A stylish way to learn about Frida Kahlo and Ada Lovelace
Ask any American child to draw a scientist, and they’ll probably give you a white dude wearing glasses. That’s not a generalization, that’s published scientific fact.
"If you look at the statistics, little girls show huge interest in science and mathematics courses when they're really young, but that drops off once they're exposed to the gender stereotypes and roles they see in the media," says entrepreneur Alissa Lentz. She just launched a Kickstarter campaign for Hero New York, a line of kid-focused gender-neutral backpacks and pencil cases.
The concept is double-barrelled: Each bag is designed to be worn by both girls and boys (full disclosure: I just ordered one for my son in a pink-heavy pattern called “flamingo”) and will come with one of three cards featuring a historical hero. For the campaign launch, Lentz announced the first three: abolitionist Frederick Douglass, artist Frida Khalo and mathematician Ada Lovelace.

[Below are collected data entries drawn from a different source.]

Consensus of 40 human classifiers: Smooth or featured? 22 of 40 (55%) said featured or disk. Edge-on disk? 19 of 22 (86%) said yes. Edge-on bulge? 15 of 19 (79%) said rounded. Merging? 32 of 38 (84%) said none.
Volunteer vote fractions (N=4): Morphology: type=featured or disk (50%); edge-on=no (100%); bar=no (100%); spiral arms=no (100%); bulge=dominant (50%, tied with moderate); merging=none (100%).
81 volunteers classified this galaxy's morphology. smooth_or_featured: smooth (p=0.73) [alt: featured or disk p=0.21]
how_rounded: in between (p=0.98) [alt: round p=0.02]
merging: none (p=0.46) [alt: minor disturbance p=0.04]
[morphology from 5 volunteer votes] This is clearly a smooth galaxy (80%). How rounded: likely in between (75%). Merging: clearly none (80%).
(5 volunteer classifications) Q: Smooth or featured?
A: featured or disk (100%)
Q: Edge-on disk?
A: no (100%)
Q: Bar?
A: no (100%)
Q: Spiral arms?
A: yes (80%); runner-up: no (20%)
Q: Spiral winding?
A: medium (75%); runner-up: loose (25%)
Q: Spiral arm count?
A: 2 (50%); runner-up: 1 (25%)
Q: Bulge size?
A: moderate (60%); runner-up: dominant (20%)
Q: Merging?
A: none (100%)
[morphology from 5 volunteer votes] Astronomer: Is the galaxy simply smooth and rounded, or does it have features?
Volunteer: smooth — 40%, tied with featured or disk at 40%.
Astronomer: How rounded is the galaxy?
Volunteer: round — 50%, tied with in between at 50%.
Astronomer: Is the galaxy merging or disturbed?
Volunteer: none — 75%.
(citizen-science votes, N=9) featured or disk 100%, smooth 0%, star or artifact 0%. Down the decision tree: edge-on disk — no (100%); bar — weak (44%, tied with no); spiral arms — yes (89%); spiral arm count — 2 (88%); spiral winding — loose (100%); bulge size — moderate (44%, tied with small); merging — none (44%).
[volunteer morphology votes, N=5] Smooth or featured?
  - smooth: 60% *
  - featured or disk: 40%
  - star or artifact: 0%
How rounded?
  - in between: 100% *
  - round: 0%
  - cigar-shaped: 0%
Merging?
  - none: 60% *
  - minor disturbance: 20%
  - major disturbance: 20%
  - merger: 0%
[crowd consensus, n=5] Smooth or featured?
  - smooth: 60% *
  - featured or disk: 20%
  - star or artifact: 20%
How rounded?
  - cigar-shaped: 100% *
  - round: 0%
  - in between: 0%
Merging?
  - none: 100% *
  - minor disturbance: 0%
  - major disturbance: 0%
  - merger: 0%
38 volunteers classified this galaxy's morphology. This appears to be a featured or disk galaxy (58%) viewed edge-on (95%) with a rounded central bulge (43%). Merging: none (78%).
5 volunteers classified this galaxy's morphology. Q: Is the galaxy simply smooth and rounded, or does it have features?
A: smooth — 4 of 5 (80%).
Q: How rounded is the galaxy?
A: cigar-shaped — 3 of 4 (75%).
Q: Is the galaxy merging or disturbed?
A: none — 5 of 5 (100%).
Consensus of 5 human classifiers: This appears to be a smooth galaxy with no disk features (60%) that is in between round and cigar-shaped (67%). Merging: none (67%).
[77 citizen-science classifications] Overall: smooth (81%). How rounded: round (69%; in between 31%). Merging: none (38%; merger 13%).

Lentz says the trading cards—although it’s hard to imagine a world where they’re actually traded—will come with a quote from or historical fact about the hero on the back. "I prefer to be true to myself, even at the hazard of incurring the ridicule of others,” says Frederick Douglass on his. Lentz wanted to include a female scientist, which is why she included Lovelace, calling her “essentially the first computer engineer.”
The logic behind the company comes from a personal story, says Lentz. After moving to the U.S. with her family from Russia, Lentz was bullied as a child for not speaking English. At one point, she stopped talking at school entirely. "Some of my earliest childhood memories are of wanting to speak, but literally not having the words to do so," she says. "I had internalized this constant state of self-doubt.”
Before she switched schools, a friend doodled a cartoon in her backpack as an encouragement, which she says acted as a kind of security blanket. While taking a social entrepreneurship course in college, the memory came back to her, and she wrote a business plan inspired by the concept.
Part of each sale will go to High School of the Fashion Industries, a Manhattan school where 76% of students live below the poverty line but 91% graduate and 82% continue to college, says Lentz. She plans to volunteer her time this year teaching a business and design course at the school.
While surveying parents and babysitters for what they were looking for in a school backpack, Lentz says she heard the same thing again and again: gender neutrality. “It was something really important to them but difficult to do. If you walk into [a store], it's always pink for girls and blue for boys. Or you go online, and you have to sort products by 'girl colors' and 'boy colors'."
If she can help kids to act like themselves, less tethered by gender or societal expectations of what they want to be, Lentz says she’ll be pleased. “It's very freeing, when kids act and behave like they want to, not how they're supposed to,” she says. “If you see it, you can be it.”
If you need me, I’ll be over here fighting the patriarchy, one pink backpack at a time.